Chart interpretation exercises:
-- Opening Marker --
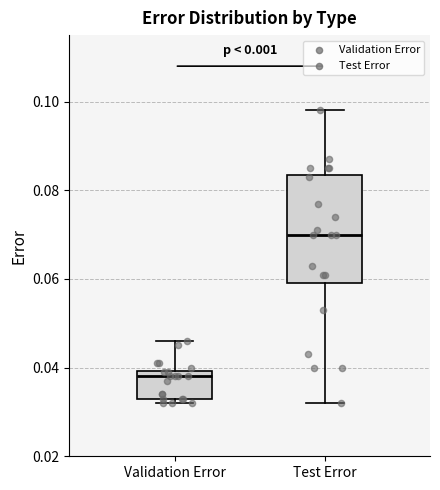

Reading left to right, read every box against the y-axis: the position of its median line, the range the box covers, and the ends of its whiskers. The values are not printed on the chart, so give them approximately, as read against the axis.

Validation Error: median 0.038, box 0.034 to 0.040, whiskers 0.032 to 0.046
Test Error: median 0.070, box 0.060 to 0.084, whiskers 0.032 to 0.098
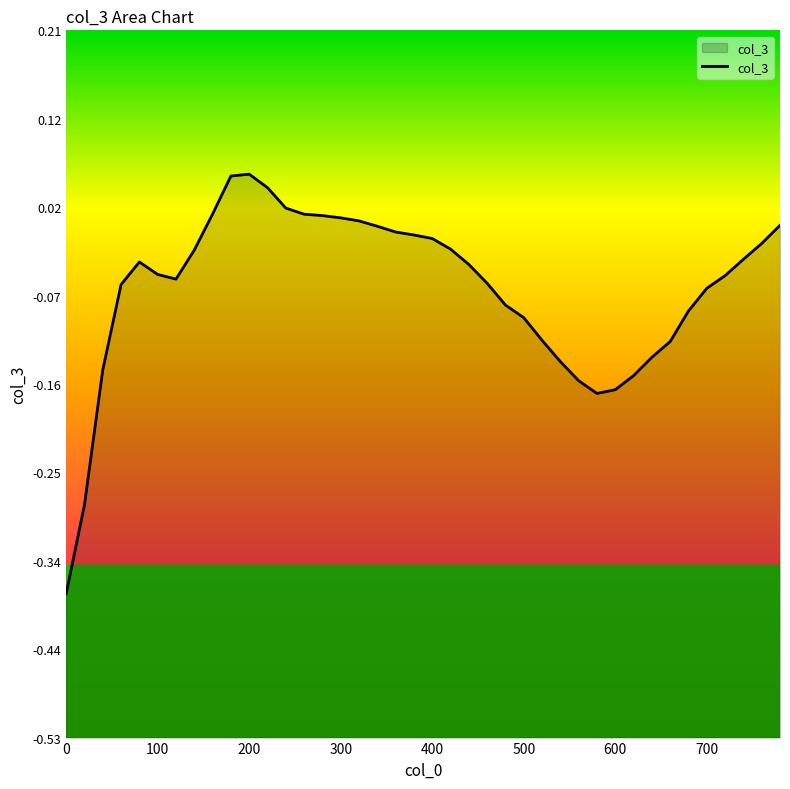

What is the maximum value shown in the chart?

0.1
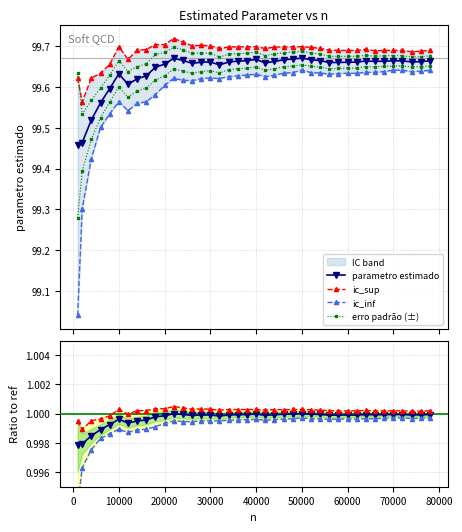

Is the value of ic_inf at n greater than the value of parametro_estimado at 10?

No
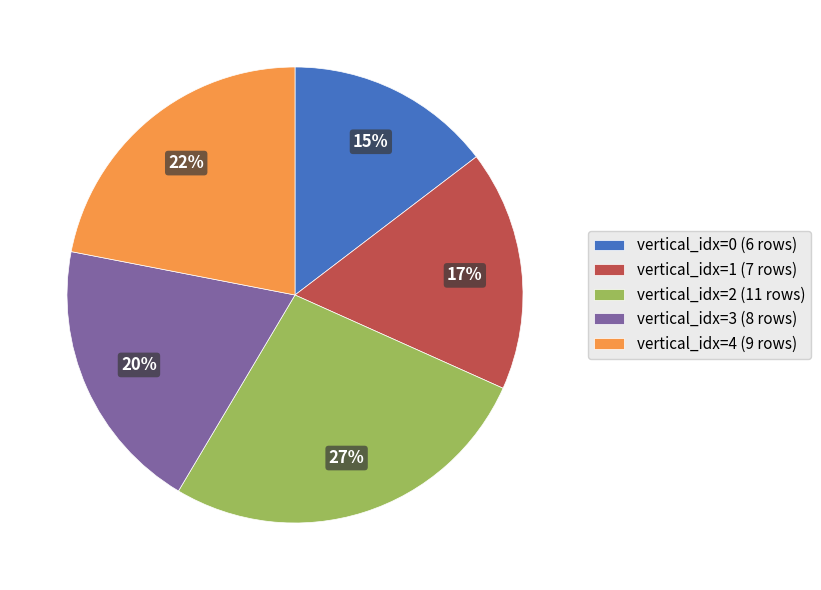

The vertical_idx=3 slice represents 20% of the pie. True or false?

True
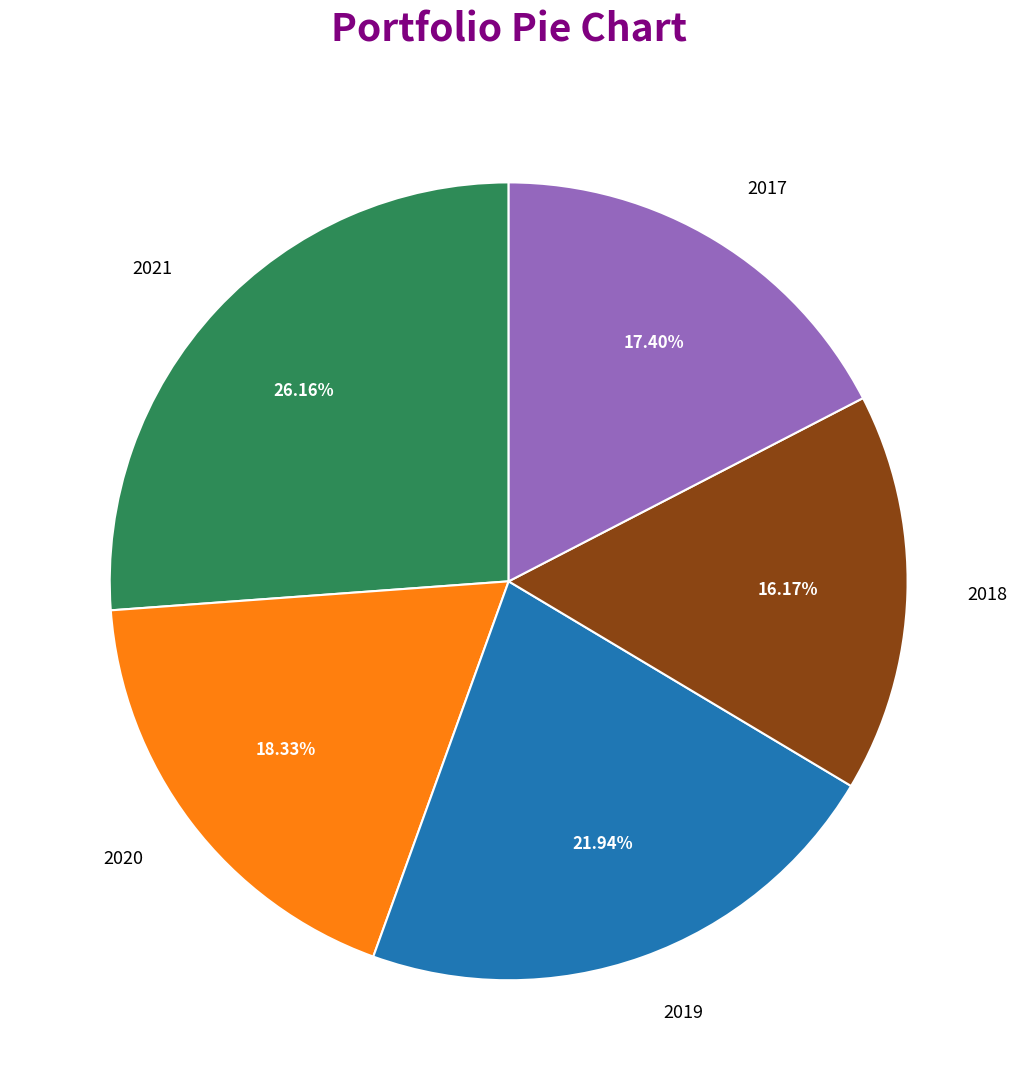

How many segments does this pie chart have?

5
-- Closing Marker --
To-do item
Rename "chart" as "graph" in the records from their start up to and including the line with "The vertical_idx=3 slice", changing nothing else. Reproduce only those lines and leave out the pictures.

Response for this exercise
Reading left to right, read every box against the y-axis: the position of its median line, the range the box covers, and the ends of its whiskers. The values are not printed on the graph, so give them approximately, as read against the axis.

Validation Error: median 0.038, box 0.034 to 0.040, whiskers 0.032 to 0.046
Test Error: median 0.070, box 0.060 to 0.084, whiskers 0.032 to 0.098

What is the maximum value shown in the graph?

0.1

Is the value of ic_inf at n greater than the value of parametro_estimado at 10?

No

The vertical_idx=3 slice represents 20% of the pie. True or false?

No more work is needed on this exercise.